Tuesday in Kansas City, the two candidates for Governor painted very different pictures of the state’s economy.
Democratic incumbent Jay Nixon was at the groundbreaking ceremonies for a new office building in south Kansas City.
He pointed to the on-line freight brokerage firm, Freightquote’s decision to move its corporate headquarters from suburban Lenexa, Kansas across the state line to Missouri as “another clear direction of our state’s economy”.
Nixon pointed to a Kaufman Foundation report showing Missouri going from near the bottom to the top 10 in the state’s business climate since 2008 when he was elected.
The construction of the Freightquote headquarters will provide 200 construction jobs, according to Nixon, and house the firm’s 1,000 full-time workers. Many already live in the Kansas City metro.
Republican challenger Dave Spence was in Kansas City hours later with a very different view.
Spence told a rally, “We (Missouri) are 48th of 50 in the last 10 years in economic growth.” He did not cite a source for that claim.
“We are dead last in job creation,” he added.
A report in the Tuesday edition of the St. Louis Business Journal also indicates Missouri’s sluggishness on the jobs front..
The article, cites statistics from the Bureau of Labor. The Bureau said Missouri was third in the number of jobs lost in the period from June of 2011 to June 2012.
It said Missouri lost 4,100 jobs over that period. Only Mississippi (4,200 jobs), and Wisconsin (19,600) lost more jobs than Missouri in the same amount of time.
Schweich Audit Knocks Nixon’s Jobs Program
July 3, 2012
From the St. Louis Post Dispatch, via John Combest:
JEFFERSON CITY • A key Missouri economic development program overstates the number of jobs it creates and is open to abuse because of poor management, a state audit says.
The scathing report, issued Monday by state Auditor Tom Schweich, takes aim at the Quality Jobs program, which has been hailed by Republican and Democratic governors alike for creating good-paying jobs with health insurance.
Under the program, companies can get state tax breaks for adding jobs that pay at least the county’s average wage. The employer also must pay at least half the employee’s health insurance premium.

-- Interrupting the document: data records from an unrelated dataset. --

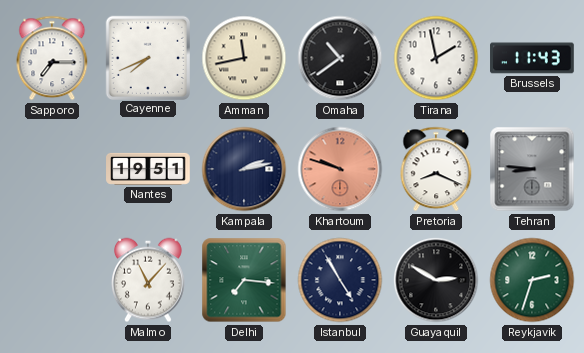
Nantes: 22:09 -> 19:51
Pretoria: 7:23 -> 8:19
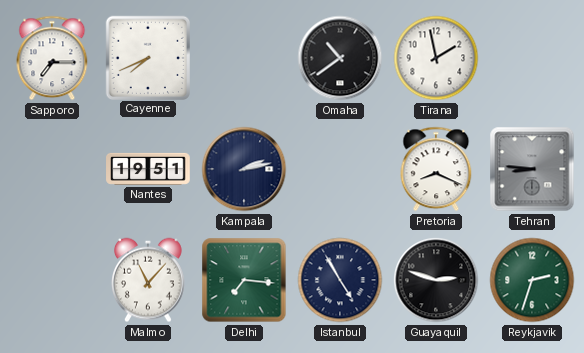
Amman: 11:43 -> none
Brussels: 11:43 -> none
Khartoum: 9:48 -> none
Guayaquil: 2:50 -> 2:48
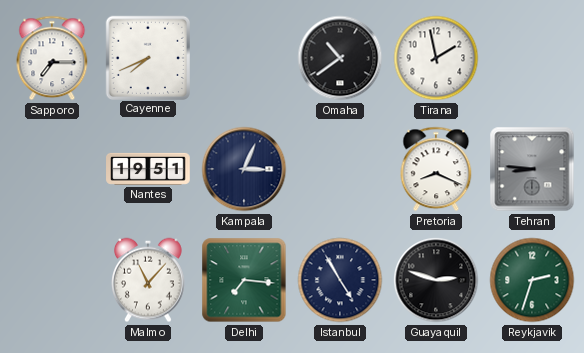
Kampala: 2:13 -> 3:04
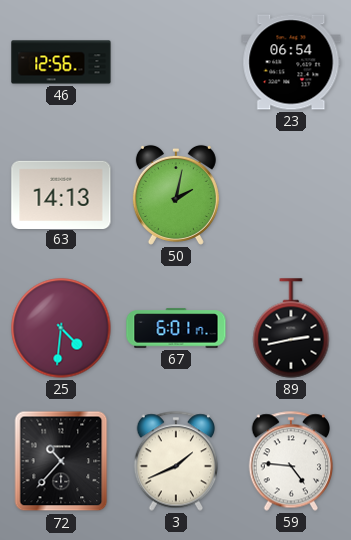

Since the program began in 2005, the state has approved projects that were estimated to create 45,646 jobs. But, as the Post-Dispatch first reported in 2009, many of those jobs never materialized. The Department of Economic Development this year lowered its projection to about 26,686 jobs. So far, a total of 7,176 jobs have been created.
Not only does that give the public and the Legislature the wrong impression, Schweich said, the department doesn’t adequately check to see whether businesses are doing what they promised.
“They basically trust the companies to self-report, and they do very little to monitor it,” Schweich said in an interview.
Schweich gave the program a rating of poor, the lowest possible score. It was the first time he had assigned that rating to a state program, his office said. Since January 2011, he has given out 19 “poor” ratings, but the others went to various local entities run by cities and counties.
The Department of Economic Development disagreed with Schweich’s findings. In written responses included with the audit, the agency said that while initial job projections are based on a company’s “best estimate” for the next five to eight years, the department updates those estimates annually to reflect projects that failed to hit their targets.